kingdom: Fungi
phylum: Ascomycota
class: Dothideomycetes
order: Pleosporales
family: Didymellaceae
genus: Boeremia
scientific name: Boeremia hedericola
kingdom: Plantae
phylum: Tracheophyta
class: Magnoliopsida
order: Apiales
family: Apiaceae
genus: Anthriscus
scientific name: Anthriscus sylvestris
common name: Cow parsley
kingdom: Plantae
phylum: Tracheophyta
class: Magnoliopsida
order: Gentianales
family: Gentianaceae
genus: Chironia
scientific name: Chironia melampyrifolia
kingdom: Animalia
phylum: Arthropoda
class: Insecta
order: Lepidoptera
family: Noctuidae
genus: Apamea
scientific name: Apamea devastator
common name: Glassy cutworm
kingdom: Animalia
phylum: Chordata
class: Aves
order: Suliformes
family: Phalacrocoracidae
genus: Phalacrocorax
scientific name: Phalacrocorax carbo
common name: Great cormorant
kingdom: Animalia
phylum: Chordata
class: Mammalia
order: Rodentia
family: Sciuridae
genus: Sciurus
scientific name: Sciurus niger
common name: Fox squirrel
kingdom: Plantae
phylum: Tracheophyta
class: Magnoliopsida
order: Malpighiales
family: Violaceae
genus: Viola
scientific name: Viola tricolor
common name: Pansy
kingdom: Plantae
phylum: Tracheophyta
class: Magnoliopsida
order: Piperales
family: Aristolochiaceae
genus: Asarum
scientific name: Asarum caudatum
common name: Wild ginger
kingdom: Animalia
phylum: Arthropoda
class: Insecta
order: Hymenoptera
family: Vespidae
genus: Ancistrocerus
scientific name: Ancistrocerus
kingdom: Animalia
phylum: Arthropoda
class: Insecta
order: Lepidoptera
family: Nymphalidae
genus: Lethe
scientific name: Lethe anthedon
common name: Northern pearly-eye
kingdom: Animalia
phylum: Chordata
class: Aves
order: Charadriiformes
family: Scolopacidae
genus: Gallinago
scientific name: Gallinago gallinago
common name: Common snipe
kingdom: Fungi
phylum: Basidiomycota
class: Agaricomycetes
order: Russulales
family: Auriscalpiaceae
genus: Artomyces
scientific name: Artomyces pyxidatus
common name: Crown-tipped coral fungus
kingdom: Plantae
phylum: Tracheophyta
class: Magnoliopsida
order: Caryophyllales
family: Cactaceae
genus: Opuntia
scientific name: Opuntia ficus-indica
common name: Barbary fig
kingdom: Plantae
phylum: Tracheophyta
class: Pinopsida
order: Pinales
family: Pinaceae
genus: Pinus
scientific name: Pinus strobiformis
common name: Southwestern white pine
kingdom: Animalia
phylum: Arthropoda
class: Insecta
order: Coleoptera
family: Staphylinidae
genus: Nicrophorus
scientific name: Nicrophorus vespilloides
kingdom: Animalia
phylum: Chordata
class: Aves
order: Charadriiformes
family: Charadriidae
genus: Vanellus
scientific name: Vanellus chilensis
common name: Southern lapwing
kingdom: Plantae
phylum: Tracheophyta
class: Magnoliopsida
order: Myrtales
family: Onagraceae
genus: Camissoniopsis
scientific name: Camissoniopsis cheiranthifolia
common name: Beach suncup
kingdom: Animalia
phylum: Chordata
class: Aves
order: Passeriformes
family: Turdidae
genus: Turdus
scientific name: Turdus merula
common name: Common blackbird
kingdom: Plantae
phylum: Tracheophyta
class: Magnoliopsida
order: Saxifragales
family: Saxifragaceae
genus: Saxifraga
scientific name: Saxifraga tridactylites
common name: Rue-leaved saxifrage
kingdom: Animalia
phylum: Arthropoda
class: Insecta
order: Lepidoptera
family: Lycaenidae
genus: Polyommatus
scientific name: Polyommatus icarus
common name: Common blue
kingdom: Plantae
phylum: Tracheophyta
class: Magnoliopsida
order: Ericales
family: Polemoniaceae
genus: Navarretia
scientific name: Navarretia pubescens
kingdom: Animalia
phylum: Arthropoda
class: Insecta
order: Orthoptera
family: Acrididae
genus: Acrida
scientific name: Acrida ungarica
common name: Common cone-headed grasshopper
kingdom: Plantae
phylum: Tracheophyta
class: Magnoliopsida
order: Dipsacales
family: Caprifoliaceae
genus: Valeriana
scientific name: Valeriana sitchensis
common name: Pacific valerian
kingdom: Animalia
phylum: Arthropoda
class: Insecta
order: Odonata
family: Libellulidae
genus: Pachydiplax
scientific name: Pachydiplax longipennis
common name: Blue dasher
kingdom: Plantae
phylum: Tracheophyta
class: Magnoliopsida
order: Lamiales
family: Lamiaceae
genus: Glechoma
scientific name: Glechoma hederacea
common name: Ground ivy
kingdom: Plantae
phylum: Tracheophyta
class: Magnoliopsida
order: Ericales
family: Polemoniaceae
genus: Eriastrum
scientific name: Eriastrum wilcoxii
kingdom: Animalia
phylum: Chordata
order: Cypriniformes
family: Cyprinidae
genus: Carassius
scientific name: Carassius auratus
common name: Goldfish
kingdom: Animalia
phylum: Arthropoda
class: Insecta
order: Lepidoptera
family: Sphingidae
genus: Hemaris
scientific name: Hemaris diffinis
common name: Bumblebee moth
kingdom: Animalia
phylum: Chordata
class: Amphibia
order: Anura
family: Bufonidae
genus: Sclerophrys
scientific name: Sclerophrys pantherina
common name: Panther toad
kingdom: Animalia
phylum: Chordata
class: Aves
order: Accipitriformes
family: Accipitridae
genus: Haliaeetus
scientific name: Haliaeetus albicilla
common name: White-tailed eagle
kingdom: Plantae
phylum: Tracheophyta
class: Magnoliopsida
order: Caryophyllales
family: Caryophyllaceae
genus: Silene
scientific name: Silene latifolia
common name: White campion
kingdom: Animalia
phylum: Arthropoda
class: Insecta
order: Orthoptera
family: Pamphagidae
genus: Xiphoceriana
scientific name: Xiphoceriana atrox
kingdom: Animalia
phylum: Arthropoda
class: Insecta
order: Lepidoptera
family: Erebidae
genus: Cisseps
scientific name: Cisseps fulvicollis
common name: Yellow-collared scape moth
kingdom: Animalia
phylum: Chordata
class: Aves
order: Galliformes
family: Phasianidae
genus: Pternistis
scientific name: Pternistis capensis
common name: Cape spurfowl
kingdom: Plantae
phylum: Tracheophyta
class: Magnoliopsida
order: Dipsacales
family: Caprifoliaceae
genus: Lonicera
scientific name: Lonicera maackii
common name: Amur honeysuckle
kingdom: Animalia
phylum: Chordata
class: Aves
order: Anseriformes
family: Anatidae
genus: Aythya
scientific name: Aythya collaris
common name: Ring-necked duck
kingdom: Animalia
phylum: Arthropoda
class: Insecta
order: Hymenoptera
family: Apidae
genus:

What the task requires: Quote all of the data above line for line, changing nothing.

The output:
kingdom: Fungi
phylum: Ascomycota
class: Dothideomycetes
order: Pleosporales
family: Didymellaceae
genus: Boeremia
scientific name: Boeremia hedericola
kingdom: Plantae
phylum: Tracheophyta
class: Magnoliopsida
order: Apiales
family: Apiaceae
genus: Anthriscus
scientific name: Anthriscus sylvestris
common name: Cow parsley
kingdom: Plantae
phylum: Tracheophyta
class: Magnoliopsida
order: Gentianales
family: Gentianaceae
genus: Chironia
scientific name: Chironia melampyrifolia
kingdom: Animalia
phylum: Arthropoda
class: Insecta
order: Lepidoptera
family: Noctuidae
genus: Apamea
scientific name: Apamea devastator
common name: Glassy cutworm
kingdom: Animalia
phylum: Chordata
class: Aves
order: Suliformes
family: Phalacrocoracidae
genus: Phalacrocorax
scientific name: Phalacrocorax carbo
common name: Great cormorant
kingdom: Animalia
phylum: Chordata
class: Mammalia
order: Rodentia
family: Sciuridae
genus: Sciurus
scientific name: Sciurus niger
common name: Fox squirrel
kingdom: Plantae
phylum: Tracheophyta
class: Magnoliopsida
order: Malpighiales
family: Violaceae
genus: Viola
scientific name: Viola tricolor
common name: Pansy
kingdom: Plantae
phylum: Tracheophyta
class: Magnoliopsida
order: Piperales
family: Aristolochiaceae
genus: Asarum
scientific name: Asarum caudatum
common name: Wild ginger
kingdom: Animalia
phylum: Arthropoda
class: Insecta
order: Hymenoptera
family: Vespidae
genus: Ancistrocerus
scientific name: Ancistrocerus
kingdom: Animalia
phylum: Arthropoda
class: Insecta
order: Lepidoptera
family: Nymphalidae
genus: Lethe
scientific name: Lethe anthedon
common name: Northern pearly-eye
kingdom: Animalia
phylum: Chordata
class: Aves
order: Charadriiformes
family: Scolopacidae
genus: Gallinago
scientific name: Gallinago gallinago
common name: Common snipe
kingdom: Fungi
phylum: Basidiomycota
class: Agaricomycetes
order: Russulales
family: Auriscalpiaceae
genus: Artomyces
scientific name: Artomyces pyxidatus
common name: Crown-tipped coral fungus
kingdom: Plantae
phylum: Tracheophyta
class: Magnoliopsida
order: Caryophyllales
family: Cactaceae
genus: Opuntia
scientific name: Opuntia ficus-indica
common name: Barbary fig
kingdom: Plantae
phylum: Tracheophyta
class: Pinopsida
order: Pinales
family: Pinaceae
genus: Pinus
scientific name: Pinus strobiformis
common name: Southwestern white pine
kingdom: Animalia
phylum: Arthropoda
class: Insecta
order: Coleoptera
family: Staphylinidae
genus: Nicrophorus
scientific name: Nicrophorus vespilloides
kingdom: Animalia
phylum: Chordata
class: Aves
order: Charadriiformes
family: Charadriidae
genus: Vanellus
scientific name: Vanellus chilensis
common name: Southern lapwing
kingdom: Plantae
phylum: Tracheophyta
class: Magnoliopsida
order: Myrtales
family: Onagraceae
genus: Camissoniopsis
scientific name: Camissoniopsis cheiranthifolia
common name: Beach suncup
kingdom: Animalia
phylum: Chordata
class: Aves
order: Passeriformes
family: Turdidae
genus: Turdus
scientific name: Turdus merula
common name: Common blackbird
kingdom: Plantae
phylum: Tracheophyta
class: Magnoliopsida
order: Saxifragales
family: Saxifragaceae
genus: Saxifraga
scientific name: Saxifraga tridactylites
common name: Rue-leaved saxifrage
kingdom: Animalia
phylum: Arthropoda
class: Insecta
order: Lepidoptera
family: Lycaenidae
genus: Polyommatus
scientific name: Polyommatus icarus
common name: Common blue
kingdom: Plantae
phylum: Tracheophyta
class: Magnoliopsida
order: Ericales
family: Polemoniaceae
genus: Navarretia
scientific name: Navarretia pubescens
kingdom: Animalia
phylum: Arthropoda
class: Insecta
order: Orthoptera
family: Acrididae
genus: Acrida
scientific name: Acrida ungarica
common name: Common cone-headed grasshopper
kingdom: Plantae
phylum: Tracheophyta
class: Magnoliopsida
order: Dipsacales
family: Caprifoliaceae
genus: Valeriana
scientific name: Valeriana sitchensis
common name: Pacific valerian
kingdom: Animalia
phylum: Arthropoda
class: Insecta
order: Odonata
family: Libellulidae
genus: Pachydiplax
scientific name: Pachydiplax longipennis
common name: Blue dasher
kingdom: Plantae
phylum: Tracheophyta
class: Magnoliopsida
order: Lamiales
family: Lamiaceae
genus: Glechoma
scientific name: Glechoma hederacea
common name: Ground ivy
kingdom: Plantae
phylum: Tracheophyta
class: Magnoliopsida
order: Ericales
family: Polemoniaceae
genus: Eriastrum
scientific name: Eriastrum wilcoxii
kingdom: Animalia
phylum: Chordata
order: Cypriniformes
family: Cyprinidae
genus: Carassius
scientific name: Carassius auratus
common name: Goldfish
kingdom: Animalia
phylum: Arthropoda
class: Insecta
order: Lepidoptera
family: Sphingidae
genus: Hemaris
scientific name: Hemaris diffinis
common name: Bumblebee moth
kingdom: Animalia
phylum: Chordata
class: Amphibia
order: Anura
family: Bufonidae
genus: Sclerophrys
scientific name: Sclerophrys pantherina
common name: Panther toad
kingdom: Animalia
phylum: Chordata
class: Aves
order: Accipitriformes
family: Accipitridae
genus: Haliaeetus
scientific name: Haliaeetus albicilla
common name: White-tailed eagle
kingdom: Plantae
phylum: Tracheophyta
class: Magnoliopsida
order: Caryophyllales
family: Caryophyllaceae
genus: Silene
scientific name: Silene latifolia
common name: White campion
kingdom: Animalia
phylum: Arthropoda
class: Insecta
order: Orthoptera
family: Pamphagidae
genus: Xiphoceriana
scientific name: Xiphoceriana atrox
kingdom: Animalia
phylum: Arthropoda
class: Insecta
order: Lepidoptera
family: Erebidae
genus: Cisseps
scientific name: Cisseps fulvicollis
common name: Yellow-collared scape moth
kingdom: Animalia
phylum: Chordata
class: Aves
order: Galliformes
family: Phasianidae
genus: Pternistis
scientific name: Pternistis capensis
common name: Cape spurfowl
kingdom: Plantae
phylum: Tracheophyta
class: Magnoliopsida
order: Dipsacales
family: Caprifoliaceae
genus: Lonicera
scientific name: Lonicera maackii
common name: Amur honeysuckle
kingdom: Animalia
phylum: Chordata
class: Aves
order: Anseriformes
family: Anatidae
genus: Aythya
scientific name: Aythya collaris
common name: Ring-necked duck
kingdom: Animalia
phylum: Arthropoda
class: Insecta
order: Hymenoptera
family: Apidae
genus:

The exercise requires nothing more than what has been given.